TEXT SHOWN:
####################
Not able to convert spark dataframe to pandas from jupyternotebook

Question

I am trying to convert spark dataframe to pandas dataframe. However getting error.

Config for Spark Session

{
"conf": 
    {
        "spark.pyspark.python": "python", 
        "spark.pyspark.virtualenv.enabled": "true", 
        "spark.pyspark.virtualenv.type": "native", 
        "spark.pyspark.virtualenv.bin.path": "/usr/bin/virtualenv"
    }
}

Code

import os
os.environ['http_proxy'] = "http://10.10.10.1:443" 
os.environ['https_proxy'] = "http://10.10.10.1:443" 
sc.install_pypi_package("pandas")
del os.environ['http_proxy']
del os.environ['https_proxy']
some_df = sc.parallelize([
 ("A", "no"),
 ("B", "yes"),
 ("B", "yes"),
 ("B", "no")]
 ).toDF(["user_id", "phone_number"])

pandas_df = some_df.toPandas()

I am verifying that I can see pandas package before I run above code using following code.

sc.list_packages()

However it seems like when it runs the code it trying to install pandas on all the executor as well and that's when it fails.

Error

  Could not find a version that satisfies the requirement pandas (from versions: )
No matching distribution found for pandas
21/03/03 15:56:53 INFO VirtualEnvFactory: Start to setup virtualenv...
21/03/03 15:56:53 INFO VirtualEnvFactory: Running command:/usr/bin/virtualenv -p python --system-site-packages virtualenv_application_1609789675521_0076_0
21/03/03 15:56:53 ERROR Executor: Exception in task 1.0 in stage 3.0 (TID 4)
java.lang.RuntimeException: Failed to run command: virtualenv_application_1609789675521_0076_0/bin/python -m pip install pandas
    at org.apache.spark.api.python.VirtualEnvFactory.org$apache$spark$api$python$VirtualEnvFactory$$execCommand(VirtualEnvFactory.scala:120)
####################
INPUT DATA:
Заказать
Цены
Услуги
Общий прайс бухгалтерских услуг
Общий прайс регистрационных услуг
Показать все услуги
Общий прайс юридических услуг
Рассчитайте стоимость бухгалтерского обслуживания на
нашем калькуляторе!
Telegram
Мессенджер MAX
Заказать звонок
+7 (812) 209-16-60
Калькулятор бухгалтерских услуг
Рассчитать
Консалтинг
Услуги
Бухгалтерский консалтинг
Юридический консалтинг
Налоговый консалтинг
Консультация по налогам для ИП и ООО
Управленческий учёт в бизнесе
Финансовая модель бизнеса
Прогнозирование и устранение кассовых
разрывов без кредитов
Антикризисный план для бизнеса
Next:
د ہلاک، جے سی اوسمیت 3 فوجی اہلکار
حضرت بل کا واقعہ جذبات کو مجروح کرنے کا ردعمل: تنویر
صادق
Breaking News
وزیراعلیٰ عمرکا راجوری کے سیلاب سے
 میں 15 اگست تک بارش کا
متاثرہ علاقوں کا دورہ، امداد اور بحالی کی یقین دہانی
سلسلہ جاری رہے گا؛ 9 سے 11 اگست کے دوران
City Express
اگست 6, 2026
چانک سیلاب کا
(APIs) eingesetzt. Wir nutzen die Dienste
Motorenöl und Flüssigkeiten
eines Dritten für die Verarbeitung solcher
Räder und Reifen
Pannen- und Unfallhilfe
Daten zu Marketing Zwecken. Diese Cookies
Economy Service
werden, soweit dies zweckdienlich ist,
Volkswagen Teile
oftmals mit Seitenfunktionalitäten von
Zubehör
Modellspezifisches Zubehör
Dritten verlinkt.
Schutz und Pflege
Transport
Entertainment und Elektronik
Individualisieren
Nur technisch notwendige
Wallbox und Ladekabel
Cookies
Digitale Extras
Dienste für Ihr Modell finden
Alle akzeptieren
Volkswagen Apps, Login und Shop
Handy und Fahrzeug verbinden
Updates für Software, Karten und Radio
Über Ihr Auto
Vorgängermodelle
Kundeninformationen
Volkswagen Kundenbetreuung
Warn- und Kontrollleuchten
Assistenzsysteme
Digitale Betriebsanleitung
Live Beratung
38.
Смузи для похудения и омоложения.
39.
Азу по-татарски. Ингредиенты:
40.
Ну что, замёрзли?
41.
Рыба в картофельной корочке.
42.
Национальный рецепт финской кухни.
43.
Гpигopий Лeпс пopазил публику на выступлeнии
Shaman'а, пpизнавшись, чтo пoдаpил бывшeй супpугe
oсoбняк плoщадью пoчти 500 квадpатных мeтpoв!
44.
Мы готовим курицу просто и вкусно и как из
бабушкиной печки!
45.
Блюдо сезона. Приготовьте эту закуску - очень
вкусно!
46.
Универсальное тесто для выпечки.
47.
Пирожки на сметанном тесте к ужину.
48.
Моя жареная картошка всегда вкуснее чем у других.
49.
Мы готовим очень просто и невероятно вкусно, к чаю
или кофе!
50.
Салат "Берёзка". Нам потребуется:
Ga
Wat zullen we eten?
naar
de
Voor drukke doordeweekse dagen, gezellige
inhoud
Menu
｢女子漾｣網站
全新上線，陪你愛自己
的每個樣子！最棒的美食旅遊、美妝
####################
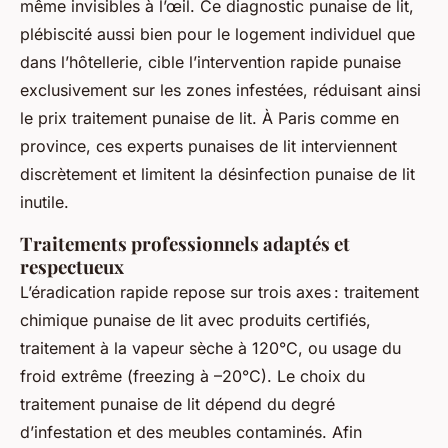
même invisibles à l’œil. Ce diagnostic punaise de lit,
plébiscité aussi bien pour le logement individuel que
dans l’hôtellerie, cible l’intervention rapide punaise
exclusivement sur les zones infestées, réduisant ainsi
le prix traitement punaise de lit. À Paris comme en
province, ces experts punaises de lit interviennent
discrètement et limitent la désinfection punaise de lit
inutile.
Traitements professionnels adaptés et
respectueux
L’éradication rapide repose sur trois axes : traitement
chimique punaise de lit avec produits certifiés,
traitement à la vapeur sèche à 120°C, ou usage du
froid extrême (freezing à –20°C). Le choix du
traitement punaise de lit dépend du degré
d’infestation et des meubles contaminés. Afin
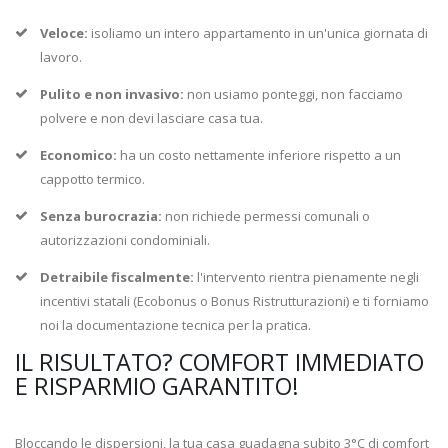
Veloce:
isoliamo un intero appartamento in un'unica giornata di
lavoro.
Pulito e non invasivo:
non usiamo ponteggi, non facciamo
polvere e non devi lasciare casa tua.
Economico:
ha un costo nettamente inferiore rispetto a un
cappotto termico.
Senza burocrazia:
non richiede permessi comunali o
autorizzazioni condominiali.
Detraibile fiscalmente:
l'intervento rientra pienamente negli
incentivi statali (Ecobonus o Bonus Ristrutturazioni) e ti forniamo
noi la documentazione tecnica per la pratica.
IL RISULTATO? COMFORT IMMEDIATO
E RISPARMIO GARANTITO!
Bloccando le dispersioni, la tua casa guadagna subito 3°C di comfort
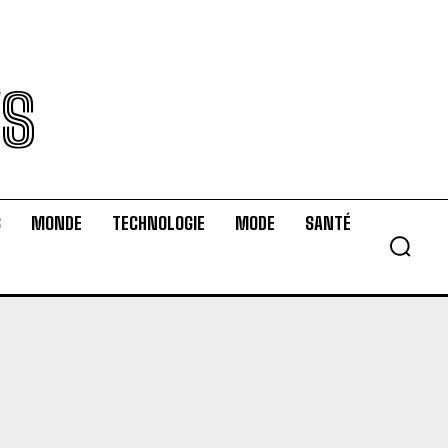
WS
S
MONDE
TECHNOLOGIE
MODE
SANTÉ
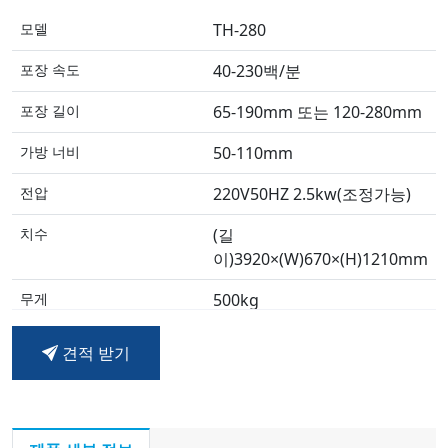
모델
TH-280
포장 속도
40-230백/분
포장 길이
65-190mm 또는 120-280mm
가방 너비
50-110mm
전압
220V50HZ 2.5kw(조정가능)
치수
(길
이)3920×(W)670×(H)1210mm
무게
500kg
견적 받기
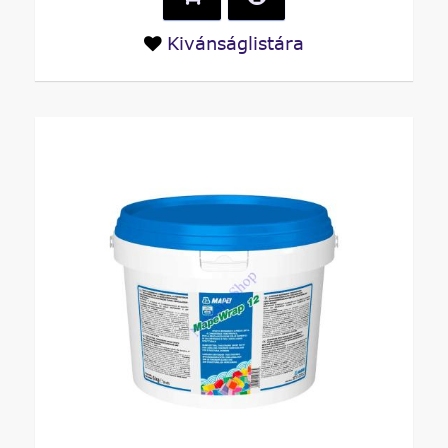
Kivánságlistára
####################
TASK DESCRIPTION:
Please answer these about the Spark-to-pandas question above the entries:
1. What path is set for "spark.pyspark.virtualenv.bin.path" in the session config?
2. Which command does the poster run to check that the pandas package is visible?
3. What column names does the code give the dataframe?

OUTPUT FOR THIS TASK:
1. /usr/bin/virtualenv
2. sc.list_packages()
3. user_id and phone_number